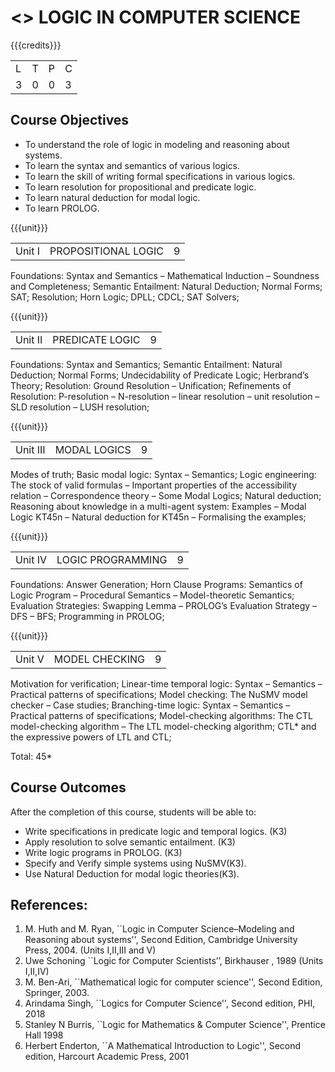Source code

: * <<<PE306>>> LOGIC IN COMPUTER SCIENCE
:properties:
:author: Dr. S. Sheerazuddin and Dr. R. S. Milton
:date: 12 November 2018
:end:

#+startup: showall

{{{credits}}}
| L | T | P | C |
| 3 | 0 | 0 | 3 |

** Course Objectives
- To understand the role of logic in modeling and reasoning about systems.
- To learn the syntax and semantics of various logics.
- To learn the skill of writing formal specifications in various logics.
- To learn resolution for propositional and predicate logic.
- To learn natural deduction for modal logic.
- To learn PROLOG.

{{{unit}}}
|Unit I|PROPOSITIONAL LOGIC|9|
Foundations: Syntax and Semantics – Mathematical Induction – Soundness and Completeness; Semantic Entailment: Natural Deduction; Normal Forms; SAT;  Resolution; Horn Logic;  DPLL; CDCL; SAT Solvers;

{{{unit}}}
|Unit II|PREDICATE LOGIC|9|
Foundations: Syntax and Semantics; Semantic Entailment: Natural Deduction; Normal Forms; Undecidability of Predicate Logic; Herbrand’s Theory; Resolution: Ground Resolution -- Unification; Refinements of Resolution: P-resolution – N-resolution – linear resolution – unit resolution --  SLD resolution – LUSH resolution;

{{{unit}}}
|Unit III|MODAL LOGICS|9|
Modes of truth; Basic modal logic: Syntax – Semantics; Logic engineering: The stock of valid formulas -- Important properties of the accessibility relation -- Correspondence theory – Some Modal Logics; Natural deduction; Reasoning about knowledge in a multi-agent system: Examples – Modal Logic KT45n  -- Natural deduction for KT45n  -- Formalising the examples;  

{{{unit}}}
|Unit IV|LOGIC PROGRAMMING|9|
Foundations: Answer Generation; Horn Clause Programs: Semantics of Logic Program – Procedural Semantics – Model-theoretic Semantics; Evaluation Strategies: Swapping Lemma – PROLOG’s Evaluation Strategy – DFS -- BFS; Programming in PROLOG;

{{{unit}}}
|Unit V|MODEL CHECKING|9|
Motivation for verification; Linear-time temporal logic: Syntax – Semantics -- Practical patterns of specifications; Model checking: The NuSMV model checker – Case studies; Branching-time logic: Syntax – Semantics -- Practical patterns of specifications; Model-checking algorithms: The CTL model-checking algorithm -- The LTL model-checking algorithm; CTL* and the expressive powers of LTL and CTL;


\hfill *Total: 45*

** Course Outcomes
After the completion of this course, students will be able to: 
- Write specifications in predicate logic and temporal logics. (K3)
- Apply resolution to solve semantic entailment. (K3)
- Write logic programs in PROLOG. (K3)
- Specify and Verify simple systems using NuSMV(K3).
- Use Natural Deduction for modal logic theories(K3).

** References:
1. M. Huth and M. Ryan, ``Logic in Computer Science--Modeling and Reasoning about systems'', Second Edition, Cambridge University Press, 2004. (Units I,II,III and V)
2. Uwe Schoning ``Logic for Computer Scientists’’, Birkhauser , 1989 (Units I,II,IV)
3. M. Ben-Ari, ``Mathematical logic for computer science'', Second Edition, Springer, 2003.
4. Arindama Singh, ``Logics for Computer Science'', Second edition, PHI, 2018
5. Stanley N Burris, ``Logic for Mathematics & Computer Science'', Prentice Hall 1998
6. Herbert Enderton, ``A Mathematical Introduction to Logic'', Second edition, Harcourt Academic Press, 2001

* * *

> _Prompt_
Whenever a line above has the word "specifications" in it, copy that line.

> _Answer to this task_
- To learn the skill of writing formal specifications in various logics.
Motivation for verification; Linear-time temporal logic: Syntax – Semantics -- Practical patterns of specifications; Model checking: The NuSMV model checker – Case studies; Branching-time logic: Syntax – Semantics -- Practical patterns of specifications; Model-checking algorithms: The CTL model-checking algorithm -- The LTL model-checking algorithm; CTL* and the expressive powers of LTL and CTL;
- Write specifications in predicate logic and temporal logics. (K3)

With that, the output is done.